Carolina Jiménez (b. California, 1991) and Grace Sachi Troxell (b. Illinois, 1991) work in traditional craft media in pursuit of contemporary expression. Working in textiles and ceramic respectively, each artist distinctively approaches these historied practices. Both elevate the potential of their medium, creating monuments to both personal and ubiquitous histories of art, labor, and technique. This exhibition reveals the connections between these two artists, as they investigate heritage, the body, and memory.
Working in abstraction with concrete ties to the physical world, Jiménez and Troxell contemplate and reclaim their ancestry and selfhood. In this two person exhibition, the body is transmuted into clay and textile as new forms emerge through material confrontation and manipulation. Carolina Jiménez uses the language of abstract expressionism to create her monumental woven paintings. Working within these canons of craft and art history, Jiménez universalizes personal narratives through color and composition. By harnessing the materiality of her medium, Jiménez creates juxtapositions that lay bare the labor of her own process, mirroring that of generations of artisans. In doing so, she captures sensations both eternal and fleeting, creating an impression of the past through both the making and viewing experience in the present.
Grace Sachi Troxell similarly works with multiple modes of representation, creating large-scale sculptures in ceramic and steel. Troxell uses clay as a vehicle to explore her mixed ancestry; the medium itself becoming a form of generational memory. Like Jiménez, she touches on the functional history of ceramics, bringing vessel-like forms to a human scale. In their physical presence, the pieces act as figures themselves, embodying the narrative that their amalgam parts represent. Both Jiménez and Troxell, entrenched within traditional artistic processes, acknowledge history while emerging anew through their individual approaches.
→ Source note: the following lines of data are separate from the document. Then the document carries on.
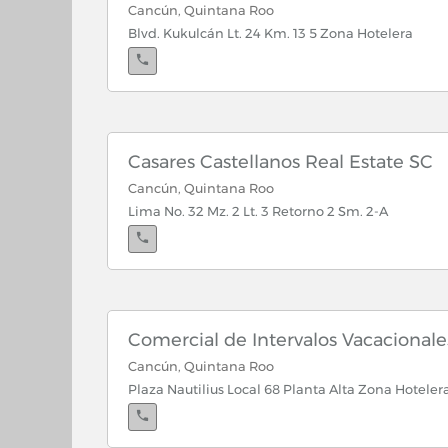
Cancún, Quintana Roo
Blvd. Kukulcán Lt. 24 Km. 13 5 Zona Hotelera
Cancún, Quintana Roo
Hotel Tucancun Beach Col. Z. Hotelera
Casares Castellanos Real Estate SC
Cancún, Quintana Roo
Lima No. 32 Mz. 2 Lt. 3 Retorno 2 Sm. 2-A
Cancún, Quintana Roo
Blvd. Kukucán Lt. 24 Km. 13.5 Zona Hotelera
Comercial de Intervalos Vacacionale
Cancún, Quintana Roo
Cancún, Quintana Roo
Kukulcán Lt. 24 Km. 13. 5 Zona H. Hotel tucancun
Plaza Nautilius Local 68 Planta Alta Zona Hoteler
Together, these works address the ways in which the body holds ancestral memory, prompting a meditation on physicality, personal narrative, and broader histories.
Alison Bradley Projects is delighted to introduce these emerging artists to a wider audience.
Carolina Jiménez (b. 1991, California) is a textile artist based in Brooklyn, New York. Drawing on her heritage as a first generation Mexican-American, she creates woven paintings as a vehicle for containing and expressing emotion. While these works are abstract, they are tied to actual places, people, and experiences, their central focus remaining the body as a site for memory. Jiménez received a BArch from Syracuse University and an MFA from The Rhode Island School of Design (RISD). Her work has been featured in exhibitions at Heath Ceramics, The Gallery at 200 Lex, Sol Koffler Gallery, the RISD Museum, and 1stDibs Gallery. She is currently the Artist Fellow at the Museum of Art and Design (MAD) in New York City and has been an artist in residence at Casa Lu in Mexico City.
Grace Sachi Troxell (b. 1991, Illinois) is a sculptor based in Ithaca and Brooklyn, New York. In her current work, she uses clay and found objects to explore entanglements between organic and inorganic materials, form and deformity, and digestion, as well as her mixed Japanese, Irish and German heritage. She received a BS in Studio Art from Skidmore College, a Post-Graduate certificate in painting from the Glasgow School of Art, and an MFA from Cornell University. She has been artist in residence at MacDowell, Yaddo, Sculpture Space, the Studios at MASSMoCa, Woodstock Byrdcliffe, Willapa Bay AiR, The Pottery Workshop in Jingdezhen, China, Dumfries House, Scotland, and The International Textile Art Symposium, Daugavpils Rothko Center, Latvia. She is currently an artist in residence at Sharpe-Walentas. Troxell has had solo exhibitions at Haw Contemporary, Neighbors, The Hartnett Gallery at The University of Rochester, and The Herbert F. Johnson Museum of Art. She has an upcoming solo exhibition this summer at the Sunroom Project Space at Wave Hill. She currently is a visiting critic at Cornell University.